I'm currently developing a PHP application that's using an Access database as a backend. Not by choice you understand... the database is what the client used originally and using it is part of the requirements.
One of the problems with this database is that the column names have the most insane naming convention you could possibly imagine. Uppercase, lowercase, underscores, spaces and the plain insane. For example the column "gender" holds a date. And so does column "User2". There's a lot more but you get the idea.
Faced with this I decided to create an array to map the database columns to PHP variables so we can isolate the code from the madness. However my colleague believes that I'm over-complicating things and we should use the database's column names for the corresponding PHP variables so we don't need to go through the mapping array to find what goes where.
So my question is this... am I doing the right thing or am I complicating things?

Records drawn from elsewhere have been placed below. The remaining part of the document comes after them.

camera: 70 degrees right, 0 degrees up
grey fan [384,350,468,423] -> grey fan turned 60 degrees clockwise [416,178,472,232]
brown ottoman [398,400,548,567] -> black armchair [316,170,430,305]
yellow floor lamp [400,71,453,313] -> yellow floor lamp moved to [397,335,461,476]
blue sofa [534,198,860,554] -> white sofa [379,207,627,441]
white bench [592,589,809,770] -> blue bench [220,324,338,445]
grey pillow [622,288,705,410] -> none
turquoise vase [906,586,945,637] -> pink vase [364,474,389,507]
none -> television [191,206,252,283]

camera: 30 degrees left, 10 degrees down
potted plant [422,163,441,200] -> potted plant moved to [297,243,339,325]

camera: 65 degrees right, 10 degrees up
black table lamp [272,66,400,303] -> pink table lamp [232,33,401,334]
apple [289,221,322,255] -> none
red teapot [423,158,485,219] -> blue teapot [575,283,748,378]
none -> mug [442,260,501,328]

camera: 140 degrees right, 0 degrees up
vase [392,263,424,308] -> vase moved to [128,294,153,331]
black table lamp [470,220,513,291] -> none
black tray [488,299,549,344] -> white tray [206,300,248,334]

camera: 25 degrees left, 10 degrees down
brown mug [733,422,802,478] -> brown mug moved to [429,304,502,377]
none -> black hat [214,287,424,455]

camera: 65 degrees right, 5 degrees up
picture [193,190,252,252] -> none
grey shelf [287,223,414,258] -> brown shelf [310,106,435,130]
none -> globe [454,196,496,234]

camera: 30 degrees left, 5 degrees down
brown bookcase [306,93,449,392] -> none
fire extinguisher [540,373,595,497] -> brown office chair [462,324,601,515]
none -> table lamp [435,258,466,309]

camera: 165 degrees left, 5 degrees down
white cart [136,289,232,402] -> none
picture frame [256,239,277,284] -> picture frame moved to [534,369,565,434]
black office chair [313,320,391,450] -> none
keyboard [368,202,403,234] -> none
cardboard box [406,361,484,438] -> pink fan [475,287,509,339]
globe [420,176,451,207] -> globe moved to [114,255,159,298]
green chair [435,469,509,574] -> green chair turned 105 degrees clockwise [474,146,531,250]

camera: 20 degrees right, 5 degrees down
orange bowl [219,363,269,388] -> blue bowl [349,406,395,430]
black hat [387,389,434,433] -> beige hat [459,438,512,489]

Absolutely you are on the right track. If you don't abstract away the madness you will eventually succumb to the madness yourself.
Your colleague has a valid point though, so I suggest you also code an easy way to determine the data to column mapping in PHP.
This isn't about keeping it simple, it's about retrofitting a solid foundation to build upon.
The thing that would worry me is that this kind of random design often hides certain business rules, things like "...if the gender is a date then they must have purchased a widget at some point therefore they can't be allowed to fribbish the lubdub... " - crazy I know but more common than it should be.
Names are exceptionally important. If you want your application to be maintainable, fix them before the code base grows further.